**AIM OF THE EXERCISE**
Find the line in the entries below that contains "mug: none [754,749,795,788]". Repeat it exactly, and every line after it through the line that contains "remote control: present".

**MATERIALS PROVIDED**
Start of Block

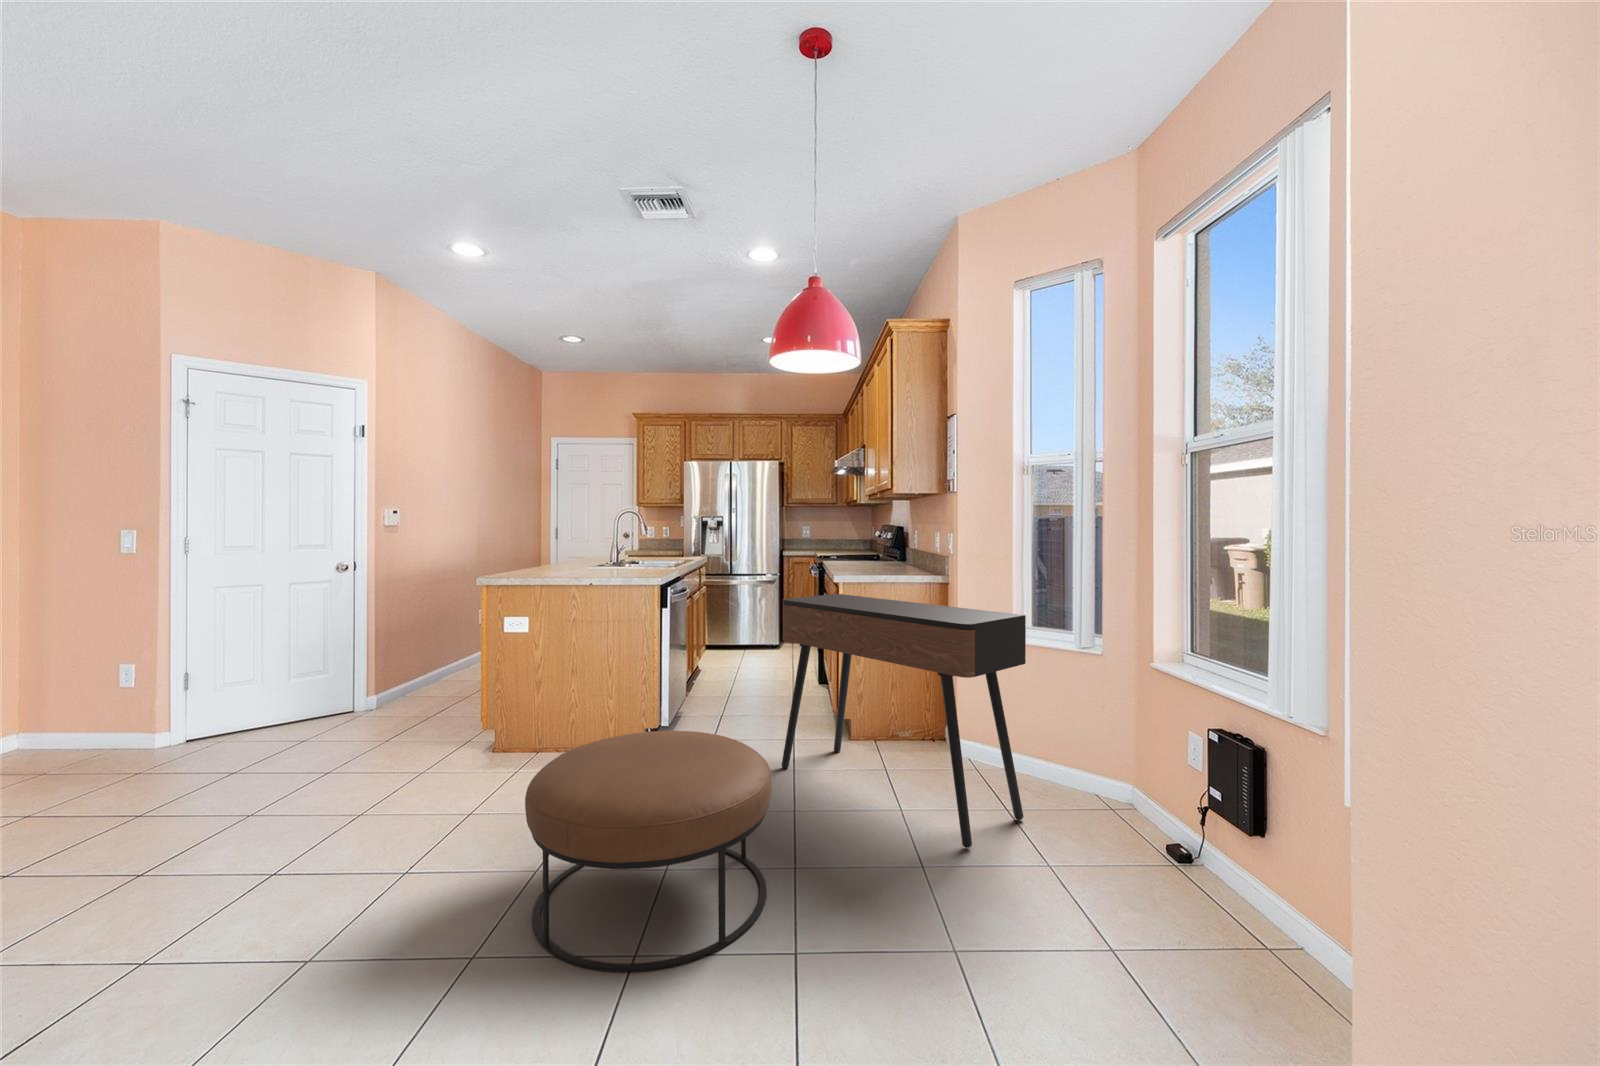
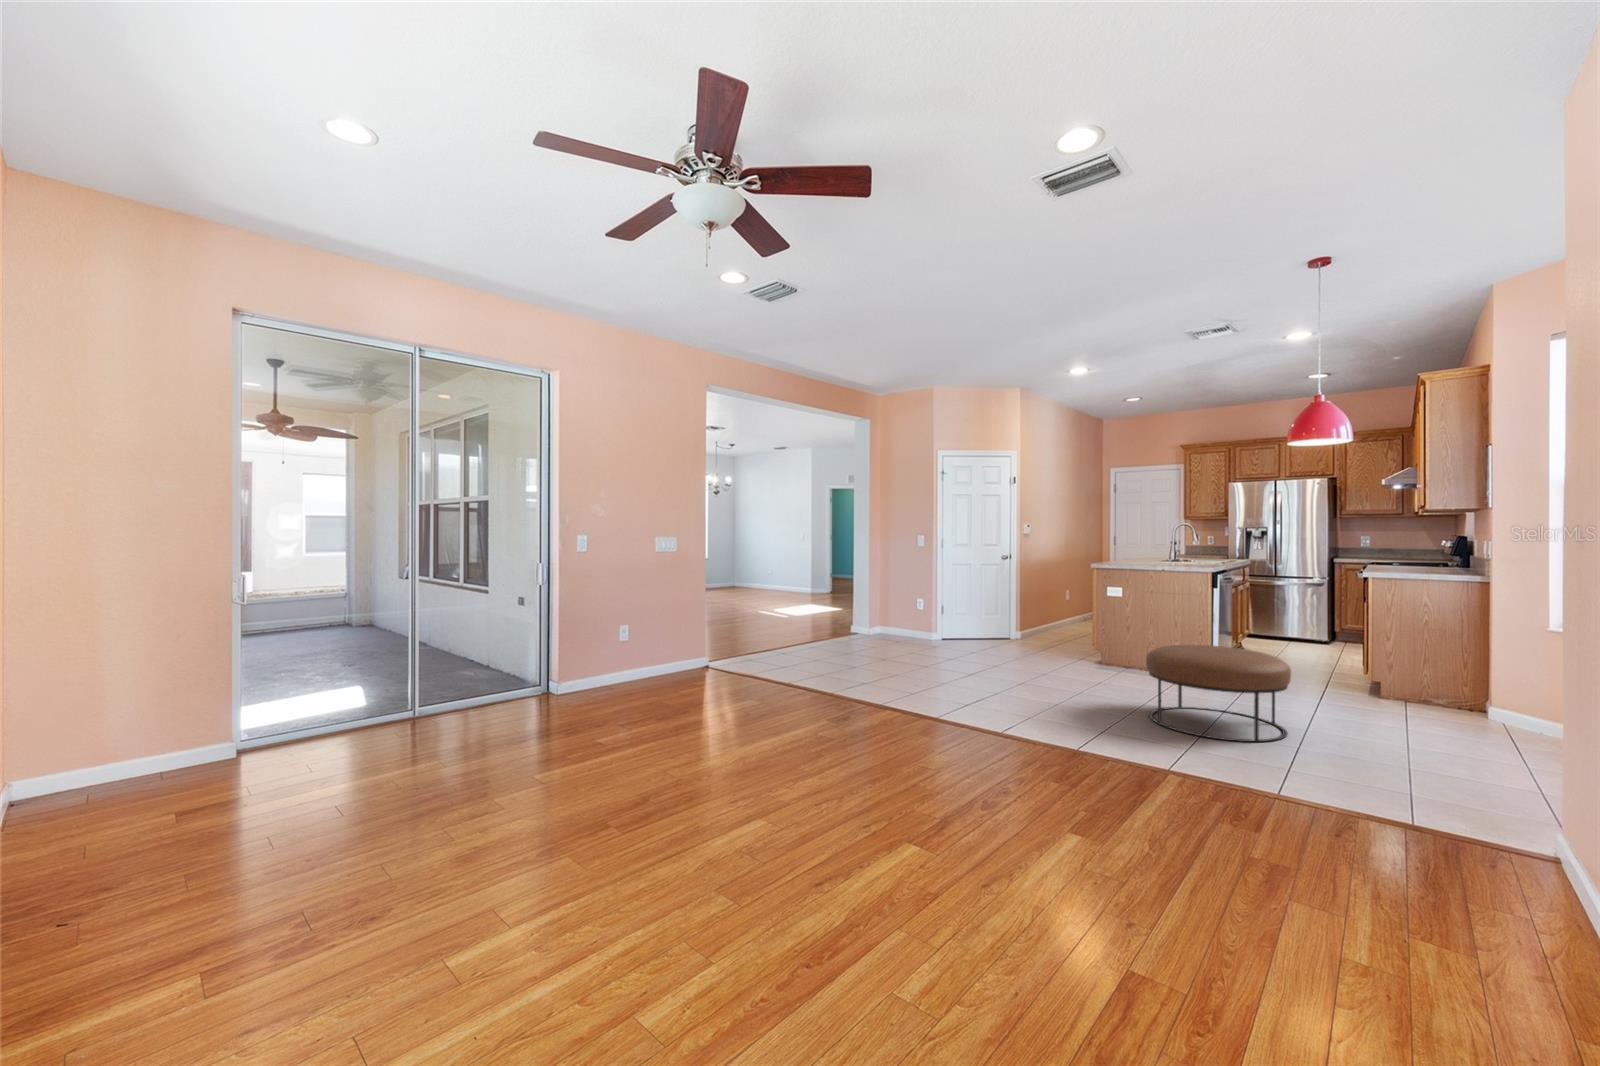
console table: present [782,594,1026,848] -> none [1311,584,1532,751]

End of Block
Start of Block

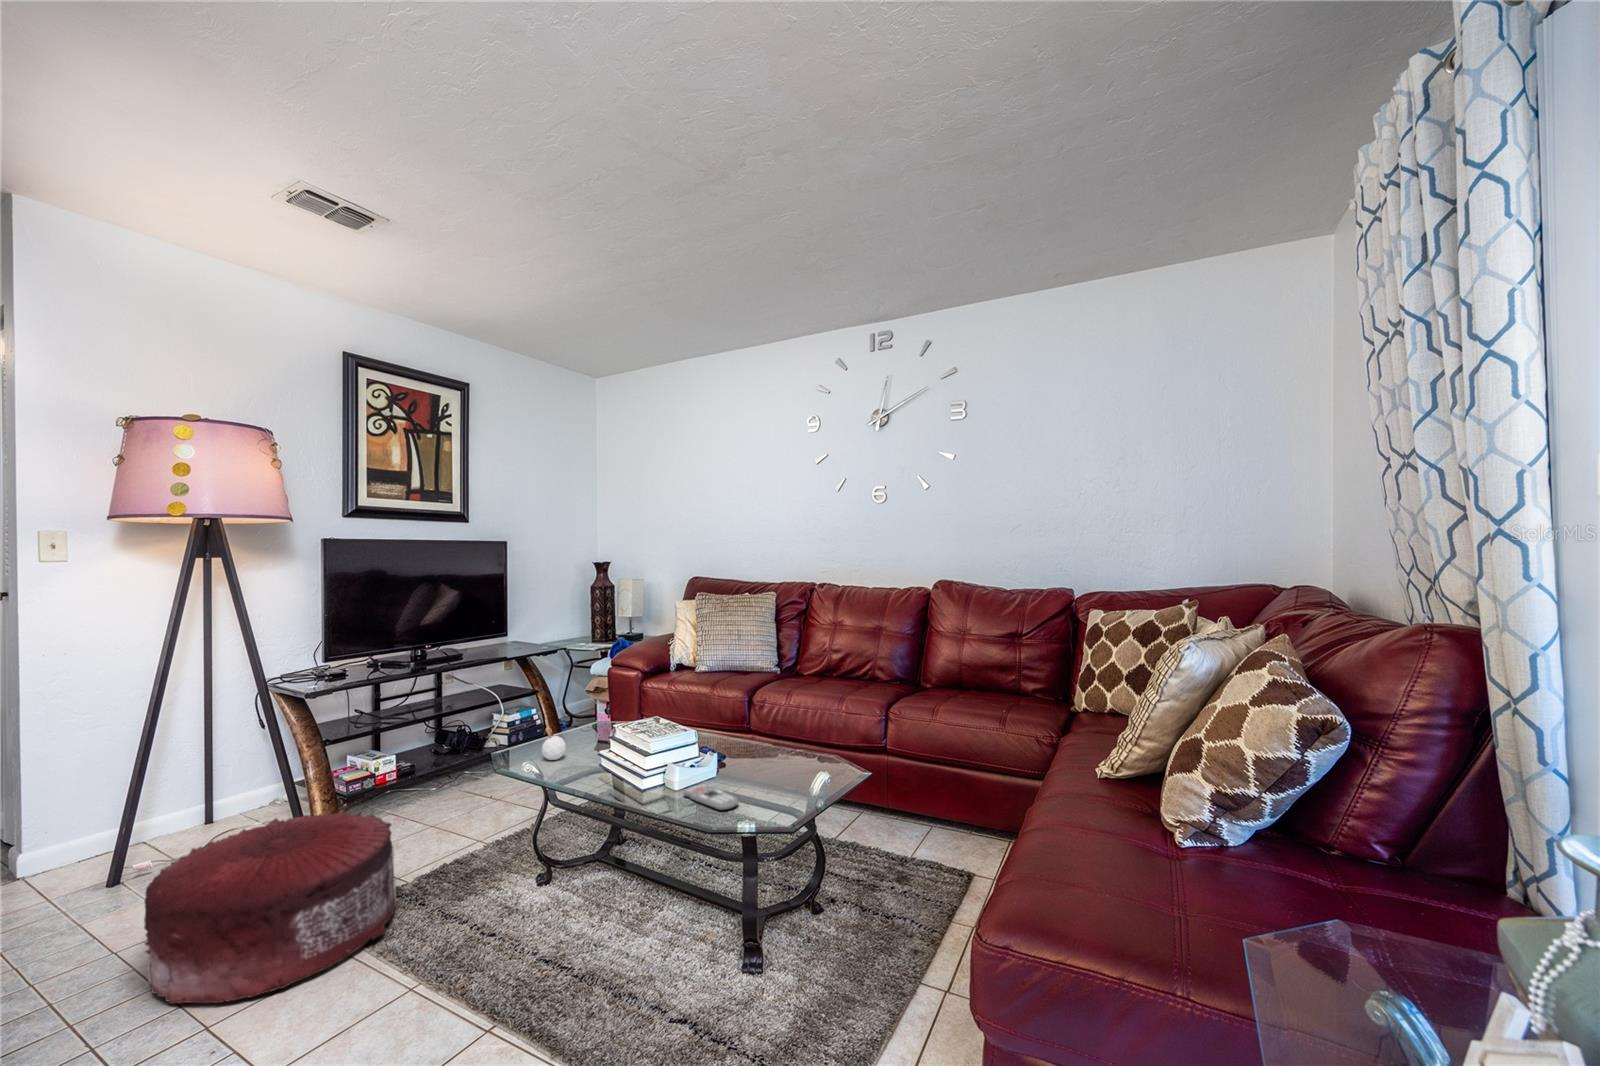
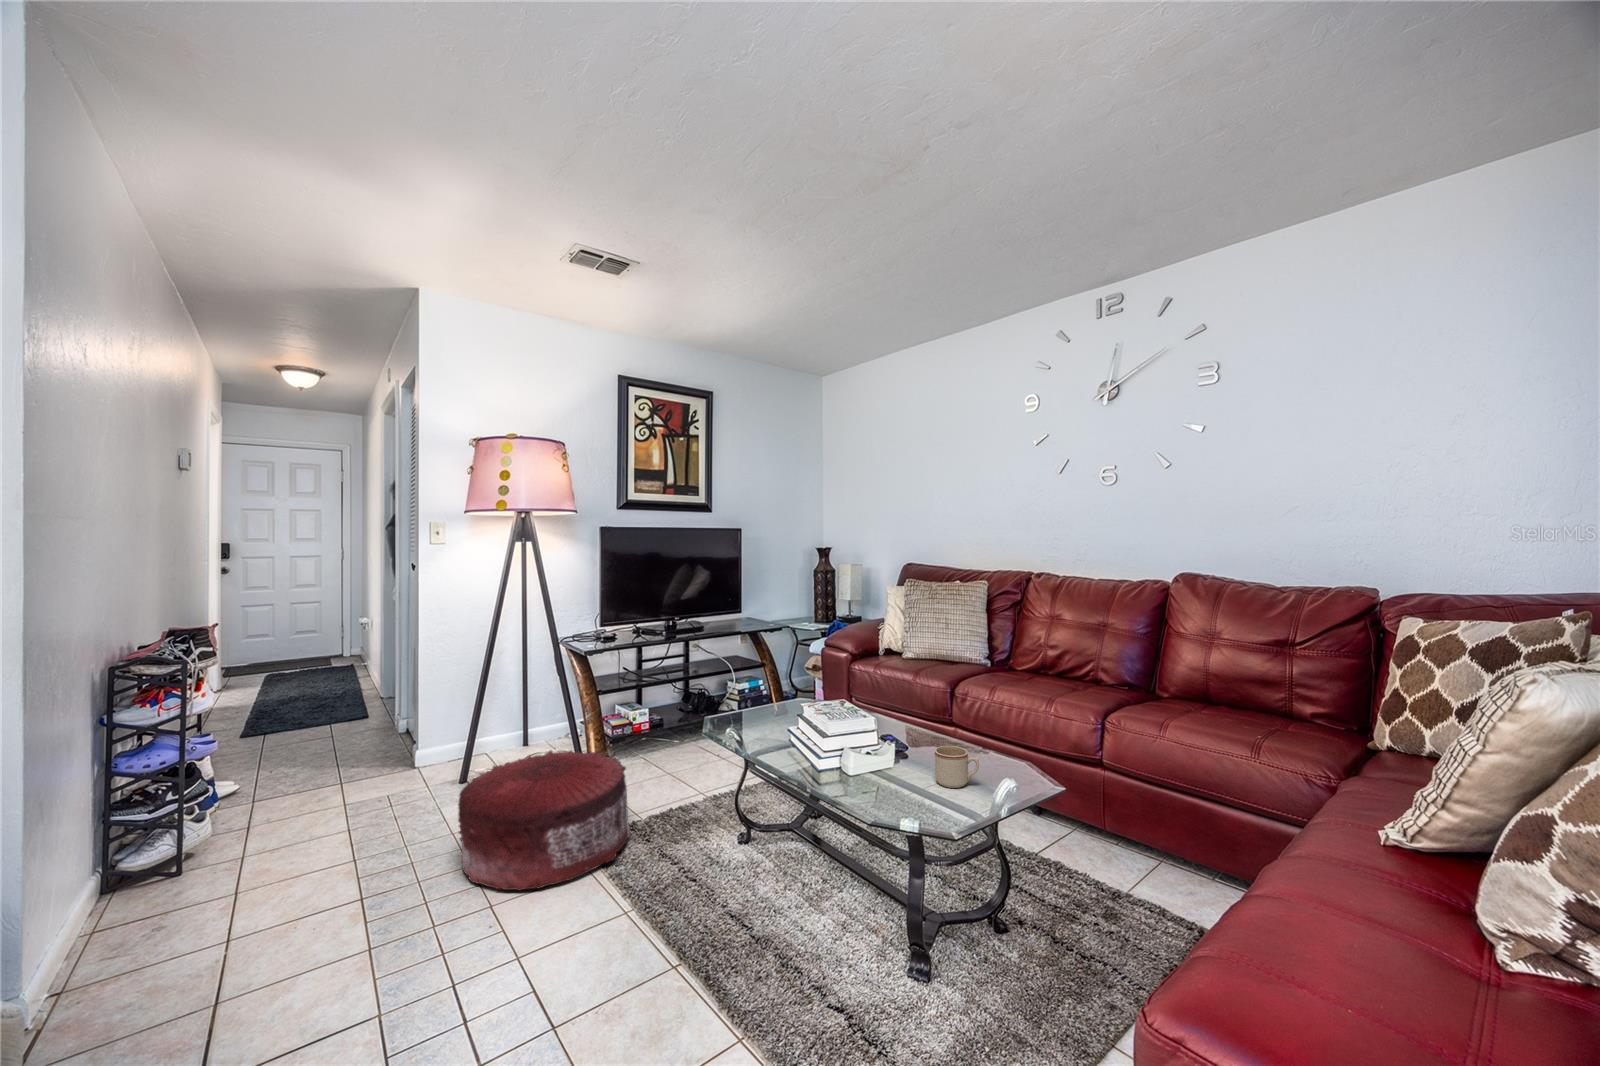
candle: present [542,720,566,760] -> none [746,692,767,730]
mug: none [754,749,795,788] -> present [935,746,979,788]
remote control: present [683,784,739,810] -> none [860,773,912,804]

End of Block
Start of Block

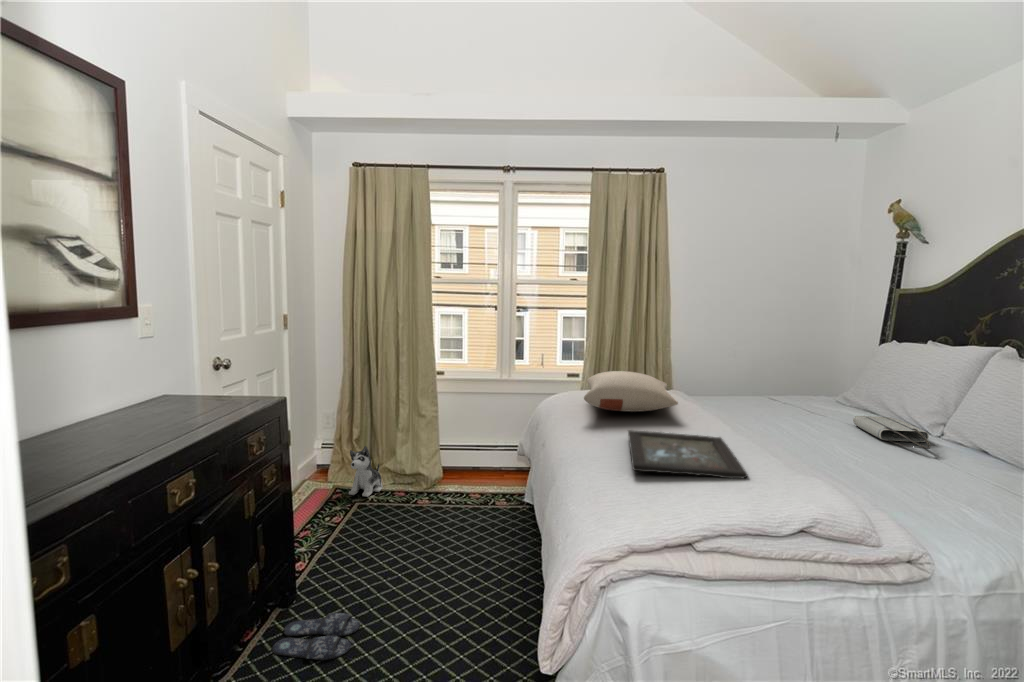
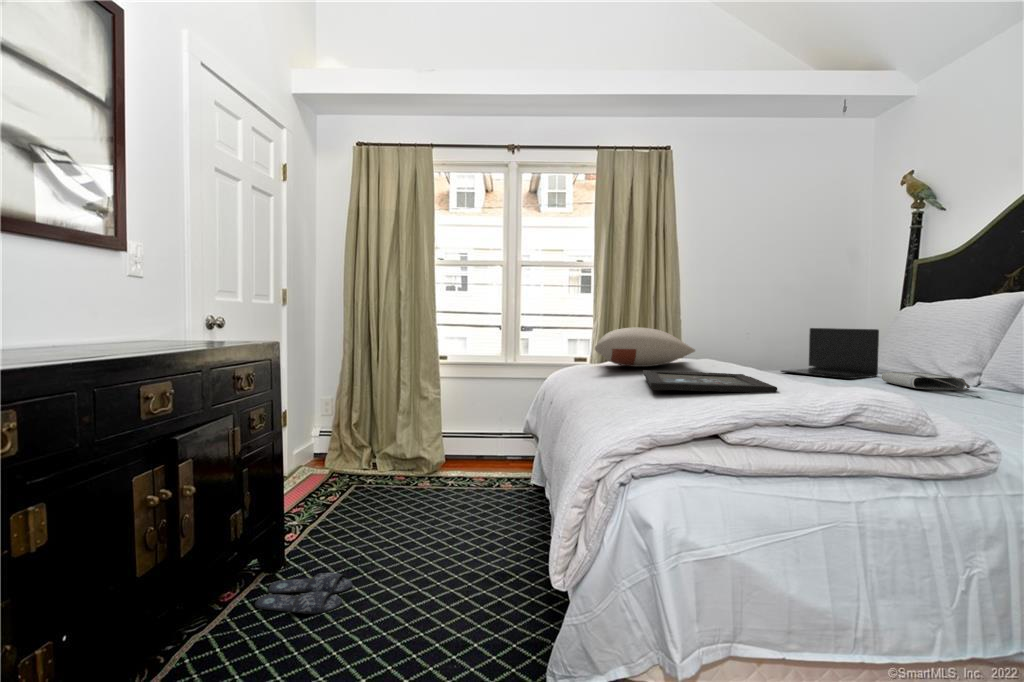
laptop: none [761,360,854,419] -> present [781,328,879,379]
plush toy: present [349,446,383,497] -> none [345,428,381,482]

End of Block

**THE COMPLETED TASK**
mug: none [754,749,795,788] -> present [935,746,979,788]
remote control: present [683,784,739,810] -> none [860,773,912,804]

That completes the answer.